A registered California Democrat, Wilson said he was excited to join the group when he saw it online.
"I think we could really use an interesting president for a change," Wilson said. "If he gets on the ballot, sure, I'd vote for him."
Chris Cruz, an undeclared freshman, said he is a fan of Colbert's show. He said he thinks Colbert's presidential run is a joke, but that it will stir political interest in the young people who connect with him and send a message to other politicians.
"If he gets young people to vote, then why not?" Cruz said. "If anything this satirizes the attitudes and way (other politicians) run their campaigns. Even if he gets 5 percent, it'll show politicians that they have a problem."
Mary DeCamp, treasurer of the newly reestablished Green Party of the UA and a communications graduate student, said she doesn't oppose the Colbert group.
"I think it points to dissatisfaction with the current political choices," she said. "Humor is an incredibly powerful tool, and if it gets anybody paying attention and talking, it's valuable."
However, not everybody at the UA is taking the joke in stride.
"I don't think this is beneficial to college students or anybody else," said Thomas Volgy, a political science professor.
Colbert, unlike other celebrities-turned-politicians like Arnold Schwarzenegger, is running for office as an irresponsible joke, not because he wants to impact the country, Volgy said, adding that a presidential candidacy is not the venue for humor.
"It's all a big joke," he said.
"Unfortunately, what's at stake is a lot of stuff that's not very funny."
One reason that college students do not vote is because candidates don't address issues they care about, Volgy said.
He said it is easy for young people to show interest about a comedian on Facebook.
"The test will be if they can mobilize into doing something in politics," he said of students. "When that happens, the politicians will start paying attention."
It's beneficial for students to have electronic mdia to reach conclusions about political candidates, but the group is diverting attention away from serious issues, Pennington-McQueen said.
"I think this is representative of political ignorance and apathy," he said. "What worries me is that people are so much more willing to put stock into this joke than an actual issues campaign."

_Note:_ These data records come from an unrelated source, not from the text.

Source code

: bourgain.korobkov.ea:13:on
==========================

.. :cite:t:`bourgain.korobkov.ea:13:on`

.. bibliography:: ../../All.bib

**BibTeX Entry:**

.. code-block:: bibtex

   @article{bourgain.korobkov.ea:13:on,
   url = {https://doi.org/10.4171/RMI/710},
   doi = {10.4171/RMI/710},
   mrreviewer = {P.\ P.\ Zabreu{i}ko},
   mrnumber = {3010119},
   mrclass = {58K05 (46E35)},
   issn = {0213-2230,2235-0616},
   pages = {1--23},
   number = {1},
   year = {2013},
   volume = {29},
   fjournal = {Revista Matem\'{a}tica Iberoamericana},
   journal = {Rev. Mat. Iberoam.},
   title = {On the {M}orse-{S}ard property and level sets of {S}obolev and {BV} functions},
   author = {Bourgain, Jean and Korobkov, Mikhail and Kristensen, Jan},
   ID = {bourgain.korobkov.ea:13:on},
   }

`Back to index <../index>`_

The Facebook group represents a large spectrum of people, from those who think Colbert's run is a joke to those who actually want to see him elected president, Pennington-McQueen said.
"There's always a type of subliminal seriousness to what he's saying," he added.

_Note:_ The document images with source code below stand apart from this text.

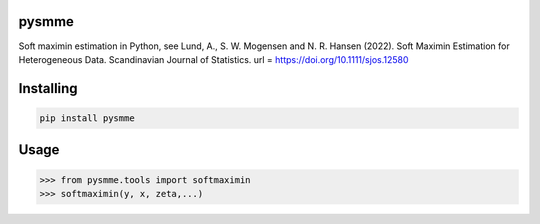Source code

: pysmme
===============
Soft maximin estimation in Python, see Lund, A., S. W. Mogensen and N. R. Hansen (2022). Soft Maximin Estimation for
Heterogeneous Data. Scandinavian Journal of Statistics. url = https://doi.org/10.1111/sjos.12580

Installing
============

.. code-block:: bash

    pip install pysmme

Usage
=====

.. code-block:: bash

    >>> from pysmme.tools import softmaximin
    >>> softmaximin(y, x, zeta,...)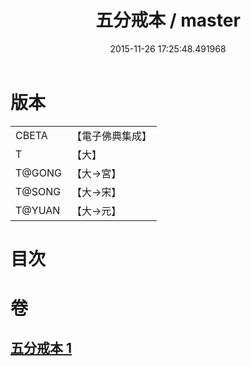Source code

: #+TITLE: 五分戒本 / master
#+DATE: 2015-11-26 17:25:48.491968
* 版本
 |     CBETA|【電子佛典集成】|
 |         T|【大】     |
 |    T@GONG|【大→宮】   |
 |    T@SONG|【大→宋】   |
 |    T@YUAN|【大→元】   |

* 目次
* 卷
** [[file:KR6k0003_001.txt][五分戒本 1]]
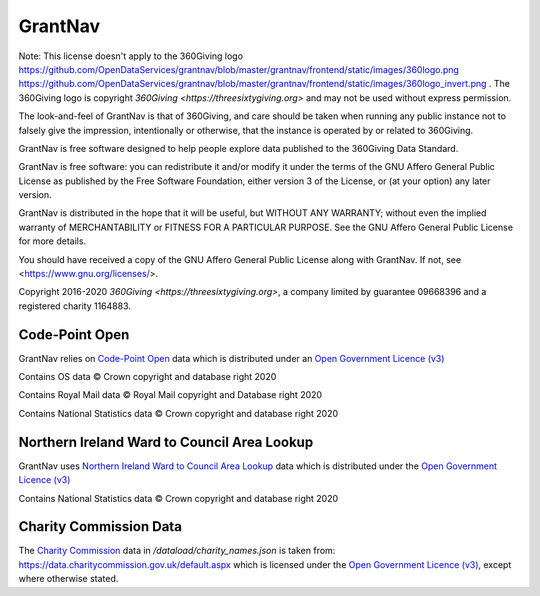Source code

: GrantNav
========

Note: This license doesn't apply to the 360Giving logo https://github.com/OpenDataServices/grantnav/blob/master/grantnav/frontend/static/images/360logo.png https://github.com/OpenDataServices/grantnav/blob/master/grantnav/frontend/static/images/360logo_invert.png . The 360Giving logo is copyright `360Giving <https://threesixtygiving.org>` and may not be used without express permission. 

The look-and-feel of GrantNav is that of 360Giving, and care should be taken when running any public instance not to falsely give the impression, intentionally or otherwise, that the instance is operated by or related to 360Giving.

GrantNav is free software designed to help people explore data 
published to the 360Giving Data Standard.
  
GrantNav is free software: you can redistribute it and/or modify
it under the terms of the GNU Affero General Public License as published by
the Free Software Foundation, either version 3 of the License, or
(at your option) any later version.

GrantNav is distributed in the hope that it will be useful,
but WITHOUT ANY WARRANTY; without even the implied warranty of
MERCHANTABILITY or FITNESS FOR A PARTICULAR PURPOSE.  See the
GNU Affero General Public License for more details.

You should have received a copy of the GNU Affero General Public License
along with GrantNav.  If not, see <https://www.gnu.org/licenses/>.

Copyright 2016-2020 `360Giving <https://threesixtygiving.org>`, a company limited by guarantee 09668396 and a registered charity 1164883.


Code-Point Open
---------------

GrantNav relies on `Code-Point Open  <https://www.ordnancesurvey.co.uk/business-and-government/products/code-point-open.html>`_ data which is distributed under an `Open Government Licence (v3) <https://www.nationalarchives.gov.uk/doc/open-government-licence/version/3/>`_

Contains OS data © Crown copyright and database right 2020

Contains Royal Mail data © Royal Mail copyright and Database right 2020

Contains National Statistics data © Crown copyright and database right 2020

Northern Ireland Ward to Council Area Lookup
---------------

GrantNav uses `Northern Ireland Ward to Council Area Lookup <https://ons.maps.arcgis.com/home/item.html?id=cce0999ed17f4fbd9f2f5480997405c5>`_ data which is distributed under the `Open Government Licence (v3) <https://www.nationalarchives.gov.uk/doc/open-government-licence/version/3/>`_

Contains National Statistics data © Crown copyright and database right 2020

Charity Commission Data
-----------------------

The `Charity Commission <https://www.gov.uk/government/organisations/charity-commission>`_ data in `/dataload/charity_names.json` is taken from: https://data.charitycommission.gov.uk/default.aspx which is licensed under the `Open Government Licence (v3) <https://www.nationalarchives.gov.uk/doc/open-government-licence/version/3/>`_, except where otherwise stated.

Nick Perrera, a sophomore majoring in political science and Near Eastern Studies, said the online numbers don't surprise him.

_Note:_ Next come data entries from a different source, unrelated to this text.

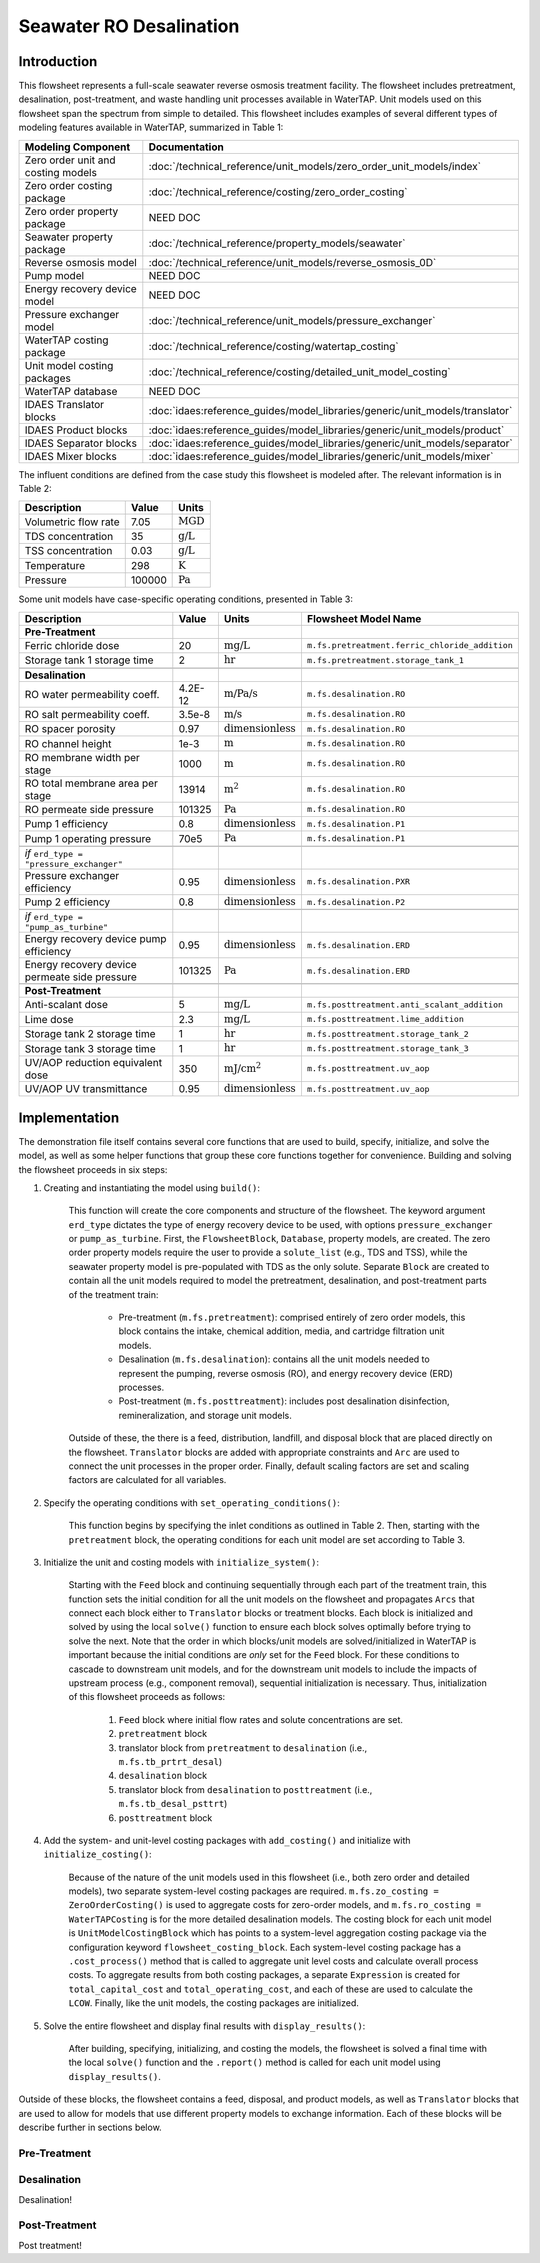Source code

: Seawater RO Desalination
========================

Introduction
------------

This flowsheet represents a full-scale seawater reverse osmosis treatment facility.
The flowsheet includes pretreatment, desalination, post-treatment, and waste handling unit processes available in WaterTAP.
Unit models used on this flowsheet span the spectrum from simple to detailed.
This flowsheet includes examples of several different types of modeling features available in WaterTAP, summarized in Table 1:

.. csv-table::
   :header: "Modeling Component", "Documentation"
   
   "Zero order unit and costing models", ":doc:`/technical_reference/unit_models/zero_order_unit_models/index`"
   "Zero order costing package", ":doc:`/technical_reference/costing/zero_order_costing`"
   "Zero order property package", "NEED DOC"
   "Seawater property package", ":doc:`/technical_reference/property_models/seawater`"
   "Reverse osmosis model", ":doc:`/technical_reference/unit_models/reverse_osmosis_0D`"
   "Pump model", "NEED DOC"
   "Energy recovery device model", "NEED DOC"
   "Pressure exchanger model", ":doc:`/technical_reference/unit_models/pressure_exchanger`"
   "WaterTAP costing package", ":doc:`/technical_reference/costing/watertap_costing`"
   "Unit model costing packages", ":doc:`/technical_reference/costing/detailed_unit_model_costing`"
   "WaterTAP database", "NEED DOC"
   "IDAES Translator blocks", :doc:`idaes:reference_guides/model_libraries/generic/unit_models/translator`
   "IDAES Product blocks", :doc:`idaes:reference_guides/model_libraries/generic/unit_models/product`
   "IDAES Separator blocks", :doc:`idaes:reference_guides/model_libraries/generic/unit_models/separator`
   "IDAES Mixer blocks", :doc:`idaes:reference_guides/model_libraries/generic/unit_models/mixer`

The influent conditions are defined from the case study this flowsheet is modeled after. The relevant information is in Table 2:

.. csv-table::
   :header: "Description", "Value", "Units"

   "Volumetric flow rate", "7.05", ":math:`\text{MGD}`"
   "TDS concentration", "35", ":math:`\text{g/L}`"
   "TSS concentration", "0.03", ":math:`\text{g/L}`"
   "Temperature", "298", ":math:`\text{K}`"
   "Pressure", "100000", ":math:`\text{Pa}`"

Some unit models have case-specific operating conditions, presented in Table 3:

.. csv-table::
   :header: "Description", "Value", "Units", "Flowsheet Model Name"

    **Pre-Treatment**
   "Ferric chloride dose", "20", ":math:`\text{mg/L}`", "``m.fs.pretreatment.ferric_chloride_addition``"
   "Storage tank 1 storage time", "2", ":math:`\text{hr}`", "``m.fs.pretreatment.storage_tank_1``"
   
   **Desalination**
   "RO water permeability coeff.", "4.2E-12", ":math:`\text{m/Pa/s}`", "``m.fs.desalination.RO``"
   "RO salt permeability coeff.", "3.5e-8", ":math:`\text{m/s}`", "``m.fs.desalination.RO``"
   "RO spacer porosity", "0.97", ":math:`\text{dimensionless}`", "``m.fs.desalination.RO``"
   "RO channel height", "1e-3", ":math:`\text{m}`", "``m.fs.desalination.RO``"
   "RO membrane width per stage", "1000", ":math:`\text{m}`", "``m.fs.desalination.RO``"
   "RO total membrane area per stage", "13914", ":math:`\text{m}^2`", "``m.fs.desalination.RO``"
   "RO permeate side pressure", "101325", ":math:`\text{Pa}`", "``m.fs.desalination.RO``"
   "Pump 1 efficiency", "0.8", ":math:`\text{dimensionless}`", "``m.fs.desalination.P1``"
   "Pump 1 operating pressure", "70e5", ":math:`\text{Pa}`", "``m.fs.desalination.P1``"

   *if* ``erd_type = "pressure_exchanger"``
   "Pressure exchanger efficiency", "0.95", ":math:`\text{dimensionless}`", "``m.fs.desalination.PXR``"
   "Pump 2 efficiency", "0.8", ":math:`\text{dimensionless}`", "``m.fs.desalination.P2``"

   *if* ``erd_type = "pump_as_turbine"``
   "Energy recovery device pump efficiency", "0.95", ":math:`\text{dimensionless}`", "``m.fs.desalination.ERD``"
   "Energy recovery device permeate side pressure", "101325", ":math:`\text{Pa}`", "``m.fs.desalination.ERD``"
   
   **Post-Treatment**
   "Anti-scalant dose", "5", ":math:`\text{mg/L}`", "``m.fs.posttreatment.anti_scalant_addition``"
   "Lime dose", "2.3", ":math:`\text{mg/L}`", "``m.fs.posttreatment.lime_addition``"
   "Storage tank 2 storage time", "1", ":math:`\text{hr}`", "``m.fs.posttreatment.storage_tank_2``"
   "Storage tank 3 storage time", "1", ":math:`\text{hr}`", "``m.fs.posttreatment.storage_tank_3``"
   "UV/AOP reduction equivalent dose", "350", ":math:`\text{mJ/}\text{cm}^2`", "``m.fs.posttreatment.uv_aop``"
   "UV/AOP UV transmittance", "0.95", ":math:`\text{dimensionless}`", "``m.fs.posttreatment.uv_aop``"



Implementation
--------------

The demonstration file itself contains several core functions that are used to build, specify, initialize, and solve the model, as well as
some helper functions that group these core functions together for convenience. Building and solving the flowsheet proceeds in six steps:

1. Creating and instantiating the model using ``build()``:

    This function will create the core components and structure of the flowsheet. The keyword argument ``erd_type`` dictates the type
    of energy recovery device to be used, with options ``pressure_exchanger`` or ``pump_as_turbine``.
    First, the ``FlowsheetBlock``, ``Database``, property models, are created. The zero order property models require the user
    to provide a ``solute_list`` (e.g., TDS and TSS), while the seawater property model is pre-populated with TDS as the only solute.
    Separate ``Block`` are created to contain all the unit models required to model the pretreatment, desalination, and post-treatment
    parts of the treatment train:

        * Pre-treatment (``m.fs.pretreatment``): comprised entirely of zero order models, this block contains the intake, chemical addition, media, and cartridge filtration unit models.
        * Desalination (``m.fs.desalination``): contains all the unit models needed to represent the pumping, reverse osmosis (RO), and energy recovery device (ERD) processes.
        * Post-treatment (``m.fs.posttreatment``): includes post desalination disinfection, remineralization, and storage unit models.

    Outside of these, the there is a feed, distribution, landfill, and disposal block that are placed directly on the flowsheet.
    ``Translator`` blocks are added with appropriate constraints and ``Arc`` are used to connect the unit processes in the proper order.
    Finally, default scaling factors are set and scaling factors are calculated for all variables.

2. Specify the operating conditions with ``set_operating_conditions()``:

    This function begins by specifying the inlet conditions as outlined in Table 2. Then, starting with the ``pretreatment`` block, the operating 
    conditions for each unit model are set according to Table 3.

3. Initialize the unit and costing models with ``initialize_system()``:

    Starting with the ``Feed`` block and continuing sequentially through each part of the treatment train, this function sets the initial condition
    for all the unit models on the flowsheet and propagates ``Arcs`` that connect each block either to ``Translator`` blocks or treatment blocks. 
    Each block is initialized and solved by using the local ``solve()`` function to ensure each block solves optimally before trying to solve the next.
    Note that the order in which blocks/unit models are solved/initialized in WaterTAP is important because the initial conditions are *only* set 
    for the ``Feed`` block. For these conditions to cascade to downstream unit models, and for the downstream unit models to include the impacts of upstream 
    process (e.g., component removal), sequential initialization is necessary. Thus, initialization of this flowsheet proceeds as follows:

        #. ``Feed`` block where initial flow rates and solute concentrations are set.
        #. ``pretreatment`` block 
        #. translator block from ``pretreatment`` to ``desalination`` (i.e., ``m.fs.tb_prtrt_desal``)
        #. ``desalination`` block
        #. translator block from ``desalination`` to ``posttreatment`` (i.e., ``m.fs.tb_desal_psttrt``)
        #. ``posttreatment`` block

4. Add the system- and unit-level costing packages with ``add_costing()`` and initialize with ``initialize_costing()``:

    Because of the nature of the unit models used in this flowsheet (i.e., both zero order and detailed models), two separate system-level costing packages are required. 
    ``m.fs.zo_costing = ZeroOrderCosting()`` is used to aggregate costs for zero-order models, and ``m.fs.ro_costing = WaterTAPCosting`` is for the more detailed desalination models. 
    The costing block for each unit model is ``UnitModelCostingBlock`` which has points to a system-level aggregation costing package via the configuration keyword ``flowsheet_costing_block``.
    Each system-level costing package has a ``.cost_process()`` method that is called to aggregate unit level costs and calculate overall process costs.
    To aggregate results from both costing packages, a separate ``Expression`` is created for ``total_capital_cost`` and ``total_operating_cost``, and each of these are used
    to calculate the ``LCOW``. Finally, like the unit models, the costing packages are initialized.

5. Solve the entire flowsheet and display final results with ``display_results()``:

    After building, specifying, initializing, and costing the models, the flowsheet is solved a final time with the local ``solve()`` function
    and the ``.report()`` method is called for each unit model using ``display_results()``.



Outside of these blocks, the flowsheet contains a feed, disposal, and product models, as well as ``Translator`` blocks that are used to 
allow for models that use different property models to exchange information. Each of these blocks will be describe further in sections below. 

Pre-Treatment
^^^^^^^^^^^^^


.. figure:: ../../_static/flowsheets/sw_fs_pretreat.png
    :width: 800
    :align: center


Desalination
^^^^^^^^^^^^

Desalination!

Post-Treatment
^^^^^^^^^^^^^^

Post treatment!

"It's to be expected. His target audience is young people, people who use Facebook," Perrera said. He added that he is a fan of "The Colbert Report" but doesn't think Colbert actually wants to be president.
"I think it definitely does more good then harm," Perrera said. "Getting people politically active in any way is pretty much a win for the democracy, seeing as how so many people don't even care."
Pennington-McQueen also said he doesn't think Colbert is seriously running for president, while acknowledging that he is a force to be reckoned with.
"It's so funny to me that so many people are resonating with him," he said. "President Colbert in 2008? I don't know -- it'd be a crazy thing."